- GPS-Ortung und Geofencing
- Die wichtigste Funktion für Eltern ist eine zuverlässige Echtzeit-Ortung per GPS. Achte darauf, dass die Uhr auch WLAN-basierte Standortbestimmung unterstützt, da GPS in Gebäuden oft unzuverlässig ist. Geofencing – also automatische Benachrichtigung beim Verlassen definierter Zonen – ist ein sinnvolles Sicherheits-Extra.
- SIM-Karte und laufende Kosten
- Alle empfohlenen Modelle benötigen eine eigene SIM-Karte für 4G-Telefonie und GPS-Datenübertragung. Plane monatliche Kosten von ca. 3–10 Euro für einen Datentarif ein. Manche Hersteller wie Xplora bieten eigene SIM-Tarife an, du bist aber nicht daran gebunden.
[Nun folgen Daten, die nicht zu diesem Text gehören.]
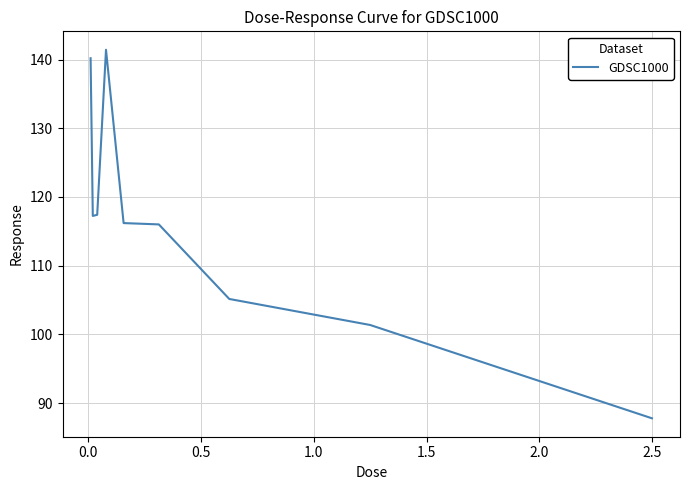

What is the smallest value displayed?

87.8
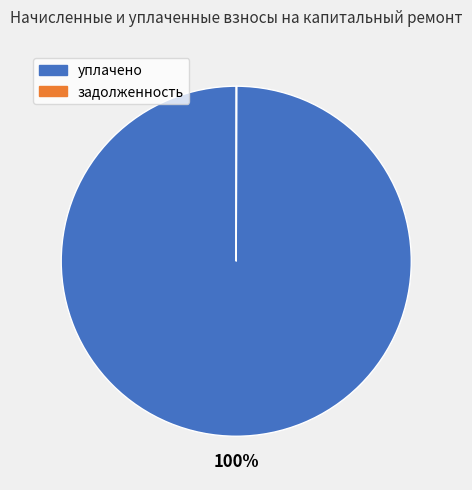

To the nearest percent, what is the difference between the largest and smallest slice percentages?

100%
- Elternkontrolle und App-Qualität
- Die Begleit-App entscheidet über den Alltags-Komfort. Prüfe, ob Schulmodus, Kontaktlisten-Verwaltung und Geofencing vorhanden sind. Etablierte Marken wie Xplora und Garmin pflegen ihre Apps regelmäßig; bei unbekannten Marken ist das weniger sicher.
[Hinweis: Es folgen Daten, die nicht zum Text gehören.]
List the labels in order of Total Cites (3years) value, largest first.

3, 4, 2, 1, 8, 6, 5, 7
- Robustheit und Wasserschutz
- Kinder behandeln Geräte anders als Erwachsene. Ein IP67- oder IP68-Zertifikat schützt vor Regen und kurzzeitigem Untertauchen. Achte auf ein stabiles Gehäuse und ein Armband, das sich nicht leicht öffnen lässt.
- Akkulaufzeit
- Eine Laufzeit von mindestens einem vollen Tag ist Pflicht – besser zwei Tage, damit das Laden nicht täglich nötig ist. Große Akkus (ab 800 mAh) helfen, erhöhen aber auch das Gewicht der Uhr am Handgelenk des Kindes.
- Kein offener App-Store
- Kinder-Smartwatches sollten keinen Zugang zu beliebigen Apps bieten. Geschlossene Systeme wie bei Xplora oder Garmin verhindern, dass das Kind unkontrolliert Spiele oder Social-Media-Apps installiert – das ist ein bewusstes Sicherheitsmerkmal, kein Nachteil.